Department of Surgery, Gastrointestinal Center, Kyoto Katsura Hospital, 17, Hirao-cho, Yamada, Nishikyo-ku, Kyoto, 615-8256, Japan.
Langenbecks Arch Surg. 2023 May 5;408(1):179. doi: 10.1007/s00423-023-02895-4.
There are several reconstructions in distal gastrectomy for gastric cancer, and there is no clear definition regarding the method selection. The optimal reconstruction is likely to vary according to the surgical setting, and the optimal reconstruction for robotic distal gastrectomy is urgently needed. In addition, as robotic gastrectomy is getting popular, cost and operative time are pressing issues of robotic gastrectomy.

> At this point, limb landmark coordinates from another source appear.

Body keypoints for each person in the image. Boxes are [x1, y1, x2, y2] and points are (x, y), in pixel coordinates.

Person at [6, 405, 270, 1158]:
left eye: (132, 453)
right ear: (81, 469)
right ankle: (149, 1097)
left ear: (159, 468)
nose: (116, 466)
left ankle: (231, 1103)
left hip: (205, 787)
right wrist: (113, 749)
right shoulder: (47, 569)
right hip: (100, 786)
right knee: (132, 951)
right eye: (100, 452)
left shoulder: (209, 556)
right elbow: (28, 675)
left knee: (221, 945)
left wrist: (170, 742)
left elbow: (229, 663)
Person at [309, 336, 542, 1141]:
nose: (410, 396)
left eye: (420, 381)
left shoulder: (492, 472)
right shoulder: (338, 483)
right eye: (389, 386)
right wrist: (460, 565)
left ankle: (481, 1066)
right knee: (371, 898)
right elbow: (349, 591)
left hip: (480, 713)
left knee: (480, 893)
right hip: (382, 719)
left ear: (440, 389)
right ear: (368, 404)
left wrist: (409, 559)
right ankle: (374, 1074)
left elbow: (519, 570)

Gastrojejunostomy was planned with Billroth II reconstruction using a linear stapler arranged specifically for a robotic approach. After firing the stapler, the common insertion orifice of the stapler was closed using a 30 cm long non-absorbable barbed suture, and continuously, the afferent loop of the jejunum was lifted to the stomach with the same barbed suture. In addition, we introduced laparoscopic-assisted robotic gastrectomy, using extracorporeally inserted laparoscopic devices from the assistant port. Scissors, clips, and linear staplers were all laparoscopic tools inserted extracorporeally.
Twenty-one gastric cancer patients underwent laparoscopic-assisted robotic distal gastrectomy by Billroth II reconstruction with our modifications. There were no anastomosis-related complications such as leakage, stenosis, or bleeding. There were 2 cases of aspiration pneumonia (Clavien-Dindo grade 2), 1 case of pancreatic juice leakage (grade 3a), and 1 case of delayed gastric emptying (grade 1).
We successfully arranged Billroth II reconstruction for robotic distal gastrectomy with fewer operative and postoperative complications. Laparoscopic-assisted robotic gastrectomy using extracorporeally inserted devices, and continuous suturing using a barbed suture will reduce the time and cost of robotic gastrectomy.
胃癌远端胃切除术后有几种重建方法,对于方法选择尚无明确定义。最佳重建方式可能因手术环境而异,因此迫切需要为机器人远端胃切除术选择最佳的重建方式。此外,随着机器人胃切除术的普及,成本和手术时间成为了机器人胃切除术的紧迫问题。
使用专门为机器人手术设计的线性吻合器规划毕罗氏 II 型胃空肠吻合术。吻合器击发后,使用 30cm 长的非吸收性带刺缝线封闭吻合器的共同插入孔,并使用相同的带刺缝线将空肠的输入襻提起至胃内。此外,我们引入了腹腔镜辅助机器人胃切除术,通过辅助端口插入体外的腹腔镜设备。剪刀、夹子和线性吻合器均为体外插入的腹腔镜工具。
21 例胃癌患者接受了腹腔镜辅助机器人毕罗氏 II 型远端胃切除术和我们的改良术式,无吻合口相关并发症,如漏、狭窄或出血。有 2 例吸入性肺炎(Clavien-Dindo 分级 2),1 例胰液漏(3a 级),1 例胃排空延迟(1 级)。
我们成功地为机器人远端胃切除术安排了毕罗氏 II 型重建,手术和术后并发症较少。使用体外插入设备的腹腔镜辅助机器人胃切除术以及使用带刺缝线的连续缝合将减少机器人胃切除术的时间和成本。